**Document passage**
---

As a southern Illinois personal injury attorney, I deal with insurance companies routinely. Insurance companies are the main source of payment of serious personal injury claims, because few individuals and many companies have the wealth to simply pay an expensive injury claim outright. But insurance companies often fight these claims, even when they don’t have a strong legal basis for doing so, because they lose money when they actually pay the claims they’ve contracted to pay. That’s why I was interested to see the Seventh U.S. Circuit Court of Appeals decision in Atlantic Casualty Insurance Company v. Rybaltowski et al.. Robert Rybaltowski was injured at a job site at a time when it wasn’t clear whether he was a contractor yet; he later sued. The Seventh Circuit ultimately sent the case back to district court to determine whether the contract applied.
Rybaltowski worked for Raincoat Solutions, a waterproofing company bidding on a job caulking an apartment building being constructed in Downers Grove, Ill. Prince Contractors accepted Raincoat’s bid subject to investigating whether the caulker could do the work, so Raincoat took Rybaltowski to the site to caulk a few windows. It did not expect to get paid. Raincoat and Prince ultimately signed a contract, but that took place shortly after a beam supporting masonry equipment fell on Rybaltowski, causing the injuries that underlay his lawsuit against Prince, Paszko Masonry, Chicago Masonry Construction and the apartment building’s company. Atlantic, Paszko’s insurer, sought a declaration that it had no duty to defend any of the companies. The district court granted this, finding that the policy excludes “contractors” and that Rybaltowski was such a contractor.

---

Recorded data:
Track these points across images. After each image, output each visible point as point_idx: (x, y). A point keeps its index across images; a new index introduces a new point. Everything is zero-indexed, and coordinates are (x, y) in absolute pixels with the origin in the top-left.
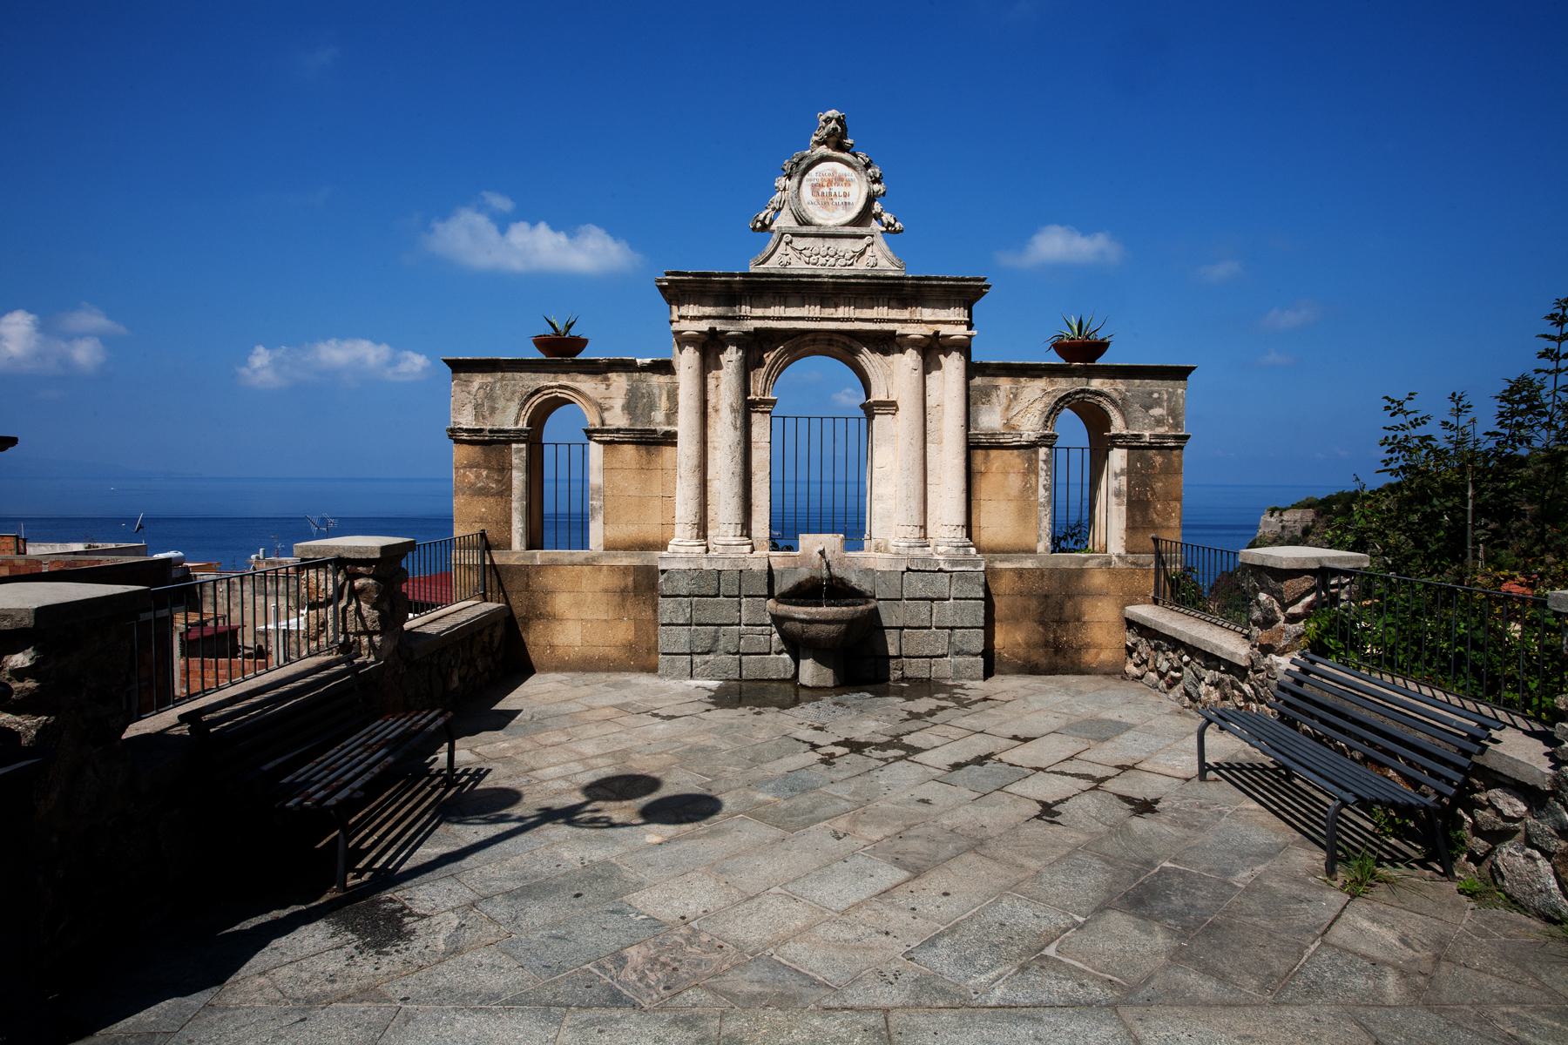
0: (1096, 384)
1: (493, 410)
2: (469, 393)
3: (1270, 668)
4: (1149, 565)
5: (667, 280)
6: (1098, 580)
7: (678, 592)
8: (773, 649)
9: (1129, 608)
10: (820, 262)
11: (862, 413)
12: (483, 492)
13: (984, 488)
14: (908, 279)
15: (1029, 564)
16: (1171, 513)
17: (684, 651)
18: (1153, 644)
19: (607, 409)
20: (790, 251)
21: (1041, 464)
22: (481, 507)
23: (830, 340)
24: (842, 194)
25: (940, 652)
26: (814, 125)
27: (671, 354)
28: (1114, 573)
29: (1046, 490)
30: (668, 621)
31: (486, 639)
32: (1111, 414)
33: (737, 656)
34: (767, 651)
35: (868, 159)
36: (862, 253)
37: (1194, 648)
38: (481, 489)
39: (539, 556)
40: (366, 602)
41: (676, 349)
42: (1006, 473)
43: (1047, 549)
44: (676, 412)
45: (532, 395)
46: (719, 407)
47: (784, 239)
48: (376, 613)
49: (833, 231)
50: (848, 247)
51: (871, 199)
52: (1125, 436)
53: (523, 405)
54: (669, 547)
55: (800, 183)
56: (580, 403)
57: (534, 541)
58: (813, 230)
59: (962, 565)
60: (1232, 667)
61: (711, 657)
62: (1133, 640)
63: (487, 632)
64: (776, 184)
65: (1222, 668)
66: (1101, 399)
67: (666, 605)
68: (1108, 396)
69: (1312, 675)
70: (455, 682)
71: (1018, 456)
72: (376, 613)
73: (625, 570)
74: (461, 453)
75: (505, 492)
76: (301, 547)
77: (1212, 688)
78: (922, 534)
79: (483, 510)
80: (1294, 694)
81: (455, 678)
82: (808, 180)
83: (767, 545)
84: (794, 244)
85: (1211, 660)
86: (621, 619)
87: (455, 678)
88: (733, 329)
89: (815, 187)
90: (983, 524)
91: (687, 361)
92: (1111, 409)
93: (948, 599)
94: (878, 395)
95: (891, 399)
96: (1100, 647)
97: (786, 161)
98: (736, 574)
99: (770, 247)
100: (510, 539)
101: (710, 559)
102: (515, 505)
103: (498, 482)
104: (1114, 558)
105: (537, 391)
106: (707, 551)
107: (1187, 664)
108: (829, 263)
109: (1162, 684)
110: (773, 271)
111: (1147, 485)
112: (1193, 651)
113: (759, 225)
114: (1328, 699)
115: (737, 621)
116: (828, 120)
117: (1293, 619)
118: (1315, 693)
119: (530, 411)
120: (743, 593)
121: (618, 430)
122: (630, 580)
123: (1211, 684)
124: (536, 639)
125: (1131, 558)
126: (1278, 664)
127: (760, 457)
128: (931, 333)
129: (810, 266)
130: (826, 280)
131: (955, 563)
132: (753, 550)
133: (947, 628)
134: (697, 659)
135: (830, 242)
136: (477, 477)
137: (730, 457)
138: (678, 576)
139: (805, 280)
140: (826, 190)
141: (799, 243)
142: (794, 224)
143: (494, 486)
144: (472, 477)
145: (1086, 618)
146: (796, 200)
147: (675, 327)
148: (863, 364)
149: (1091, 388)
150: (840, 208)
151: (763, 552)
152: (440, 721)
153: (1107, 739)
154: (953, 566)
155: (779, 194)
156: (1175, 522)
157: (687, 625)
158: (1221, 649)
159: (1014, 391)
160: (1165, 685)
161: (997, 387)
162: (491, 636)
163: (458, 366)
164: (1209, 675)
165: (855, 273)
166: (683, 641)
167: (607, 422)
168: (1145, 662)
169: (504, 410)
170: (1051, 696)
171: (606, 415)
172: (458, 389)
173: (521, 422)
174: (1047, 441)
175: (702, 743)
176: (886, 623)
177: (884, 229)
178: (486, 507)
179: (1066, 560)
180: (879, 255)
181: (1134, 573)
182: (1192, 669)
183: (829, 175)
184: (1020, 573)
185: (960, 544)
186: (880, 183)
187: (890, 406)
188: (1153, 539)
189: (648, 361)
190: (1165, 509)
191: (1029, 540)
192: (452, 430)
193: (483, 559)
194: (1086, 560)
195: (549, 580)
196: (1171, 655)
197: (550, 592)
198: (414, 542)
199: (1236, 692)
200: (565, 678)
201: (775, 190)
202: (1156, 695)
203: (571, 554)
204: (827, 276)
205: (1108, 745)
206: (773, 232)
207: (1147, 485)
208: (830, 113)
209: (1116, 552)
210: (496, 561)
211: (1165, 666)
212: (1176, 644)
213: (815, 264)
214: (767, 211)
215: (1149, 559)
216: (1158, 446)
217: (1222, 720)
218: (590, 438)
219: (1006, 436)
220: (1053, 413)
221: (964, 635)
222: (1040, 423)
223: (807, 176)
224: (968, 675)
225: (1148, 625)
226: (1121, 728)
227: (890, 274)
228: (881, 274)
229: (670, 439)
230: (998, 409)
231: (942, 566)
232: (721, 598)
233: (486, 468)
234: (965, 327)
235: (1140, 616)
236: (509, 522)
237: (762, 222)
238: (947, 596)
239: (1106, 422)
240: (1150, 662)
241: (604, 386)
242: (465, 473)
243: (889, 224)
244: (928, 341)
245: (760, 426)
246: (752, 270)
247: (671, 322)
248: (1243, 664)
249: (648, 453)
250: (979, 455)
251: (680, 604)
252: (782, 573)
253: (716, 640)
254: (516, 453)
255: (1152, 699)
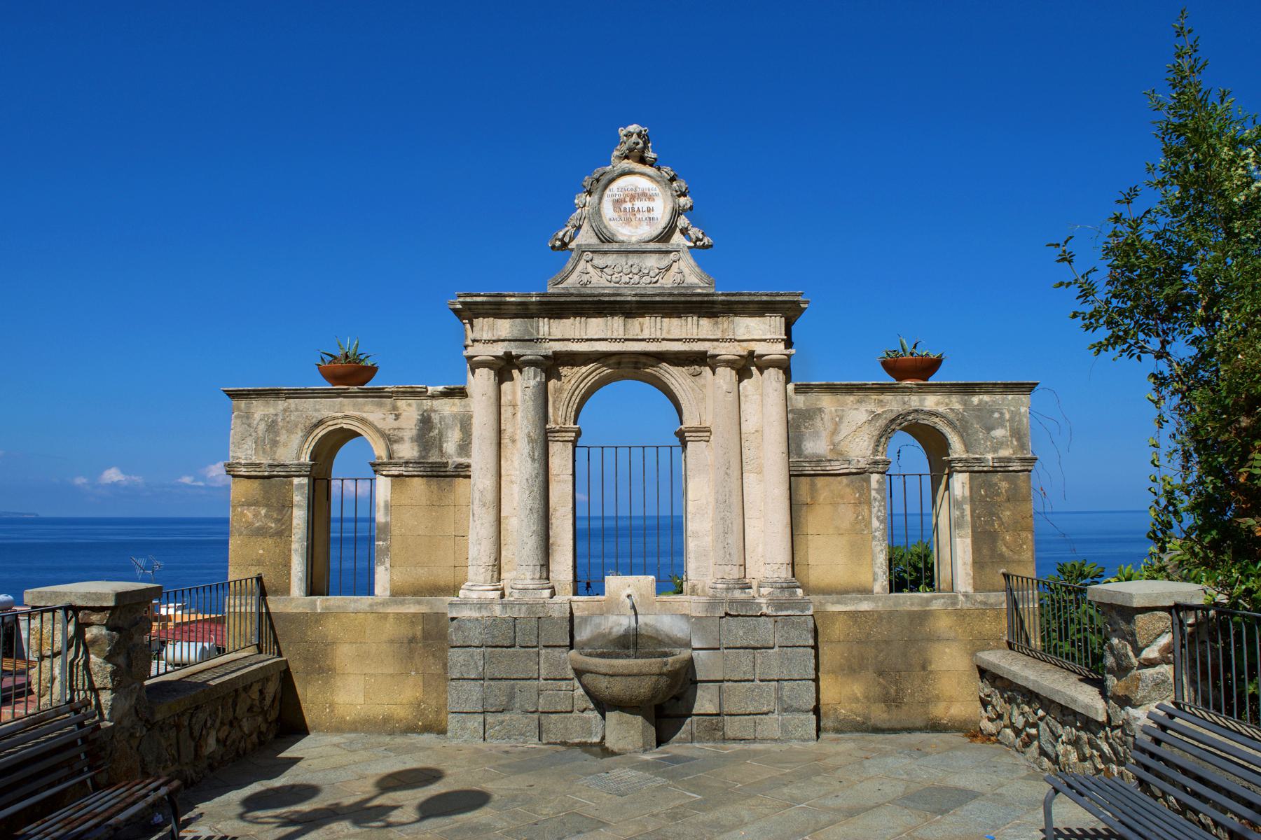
0: (931, 402)
1: (275, 443)
2: (249, 425)
3: (1127, 723)
4: (1001, 604)
5: (462, 303)
6: (943, 624)
7: (469, 643)
8: (575, 708)
9: (980, 654)
10: (623, 281)
11: (676, 441)
12: (261, 532)
13: (814, 522)
14: (718, 296)
15: (865, 606)
16: (1021, 546)
17: (477, 709)
18: (1006, 696)
19: (396, 441)
20: (590, 269)
21: (873, 493)
22: (262, 548)
23: (636, 363)
24: (645, 209)
25: (765, 709)
26: (616, 141)
27: (465, 380)
28: (961, 615)
29: (881, 522)
30: (458, 676)
31: (256, 696)
32: (949, 437)
33: (536, 716)
34: (569, 709)
35: (672, 173)
36: (669, 268)
37: (1049, 700)
38: (259, 529)
39: (320, 602)
40: (98, 656)
41: (470, 374)
42: (835, 505)
43: (883, 588)
44: (470, 443)
45: (316, 426)
46: (517, 437)
47: (584, 257)
48: (109, 667)
49: (636, 247)
50: (652, 262)
51: (676, 213)
52: (966, 460)
53: (306, 436)
54: (461, 592)
55: (601, 199)
56: (369, 435)
57: (314, 588)
58: (615, 246)
59: (787, 609)
60: (1089, 724)
61: (506, 717)
62: (987, 691)
63: (256, 688)
64: (576, 201)
65: (1078, 724)
66: (937, 420)
67: (456, 656)
68: (943, 417)
69: (1169, 732)
70: (211, 745)
71: (848, 485)
72: (109, 667)
73: (413, 619)
74: (240, 490)
75: (283, 533)
76: (32, 593)
77: (1069, 747)
78: (544, 575)
79: (261, 552)
80: (1152, 755)
81: (212, 741)
82: (609, 196)
83: (570, 588)
84: (596, 262)
85: (1066, 714)
86: (408, 674)
87: (212, 741)
88: (529, 352)
89: (618, 203)
90: (812, 561)
91: (480, 383)
92: (947, 430)
93: (773, 648)
94: (690, 421)
95: (703, 425)
96: (951, 700)
97: (586, 177)
98: (534, 623)
99: (569, 266)
100: (289, 584)
101: (504, 606)
102: (295, 546)
103: (278, 521)
104: (961, 597)
105: (321, 422)
106: (503, 596)
107: (1041, 719)
108: (632, 281)
109: (1018, 742)
110: (572, 291)
111: (994, 514)
112: (1048, 704)
113: (558, 243)
114: (1188, 761)
115: (536, 676)
116: (629, 135)
117: (1151, 663)
118: (1175, 755)
119: (313, 444)
120: (542, 643)
121: (407, 463)
122: (418, 630)
123: (1069, 742)
124: (310, 696)
125: (980, 597)
126: (1136, 719)
127: (561, 492)
128: (745, 353)
129: (612, 284)
130: (629, 299)
131: (779, 606)
132: (553, 595)
133: (774, 680)
134: (490, 719)
135: (633, 259)
136: (255, 516)
137: (528, 492)
138: (470, 625)
139: (607, 299)
140: (628, 205)
141: (600, 261)
142: (594, 241)
143: (273, 525)
144: (250, 515)
145: (933, 667)
146: (596, 217)
147: (470, 351)
148: (672, 387)
149: (925, 409)
150: (644, 223)
151: (565, 596)
152: (163, 791)
153: (947, 811)
154: (776, 610)
155: (579, 211)
156: (1027, 555)
157: (480, 679)
158: (1075, 701)
159: (839, 413)
160: (1021, 744)
161: (820, 410)
162: (261, 692)
163: (234, 395)
164: (1066, 733)
165: (658, 291)
166: (475, 698)
167: (396, 455)
168: (1000, 717)
169: (285, 445)
170: (890, 760)
171: (395, 447)
172: (239, 421)
173: (303, 455)
174: (882, 467)
175: (476, 820)
176: (698, 678)
177: (692, 244)
178: (263, 549)
179: (909, 600)
180: (686, 271)
181: (984, 614)
182: (1047, 724)
183: (632, 190)
184: (854, 616)
185: (785, 585)
186: (685, 196)
187: (703, 431)
188: (1004, 575)
189: (440, 388)
190: (1015, 541)
191: (864, 578)
192: (229, 465)
193: (259, 606)
194: (928, 601)
195: (331, 628)
196: (1026, 708)
197: (332, 644)
198: (160, 589)
199: (1095, 753)
200: (343, 740)
201: (574, 208)
202: (1013, 756)
203: (355, 601)
204: (630, 295)
205: (949, 818)
206: (572, 250)
207: (994, 514)
208: (634, 128)
209: (963, 590)
210: (272, 608)
211: (1019, 721)
212: (1031, 696)
213: (618, 283)
214: (566, 229)
215: (1000, 599)
216: (1002, 468)
217: (1078, 791)
218: (375, 471)
219: (833, 463)
220: (886, 433)
221: (792, 689)
222: (871, 447)
223: (607, 192)
224: (798, 735)
225: (1000, 673)
226: (965, 796)
227: (699, 291)
228: (689, 292)
229: (462, 472)
230: (824, 434)
231: (765, 610)
232: (517, 649)
233: (266, 506)
234: (782, 346)
235: (989, 662)
236: (287, 565)
237: (562, 240)
238: (771, 645)
239: (944, 445)
240: (1006, 717)
241: (393, 416)
242: (242, 512)
243: (698, 239)
244: (743, 362)
245: (560, 458)
246: (550, 291)
247: (466, 347)
248: (1100, 720)
249: (440, 488)
250: (369, 481)
251: (472, 656)
252: (585, 620)
253: (511, 697)
254: (297, 489)
255: (1007, 760)
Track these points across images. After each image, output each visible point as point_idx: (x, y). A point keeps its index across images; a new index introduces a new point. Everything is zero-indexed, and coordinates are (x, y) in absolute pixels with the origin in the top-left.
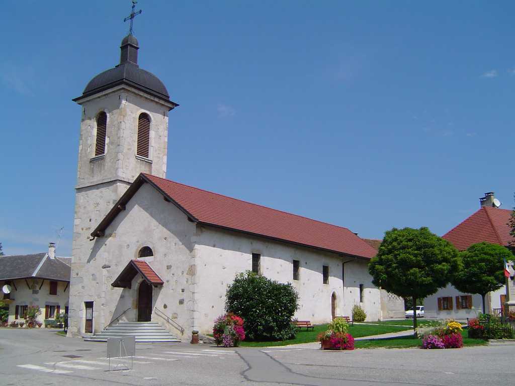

---

**Work to complete**
Using the insurance case passage, explain in one to three sentences why Raincoat took Rybaltowski to the apartment site to caulk a few windows. You won't need the entries for this.

**Written solution**
Prince Contractors had accepted Raincoat's bid on the condition that it first investigate whether the caulker could do the work. Raincoat therefore brought Rybaltowski to the site to caulk a few windows and did not expect to be paid for it.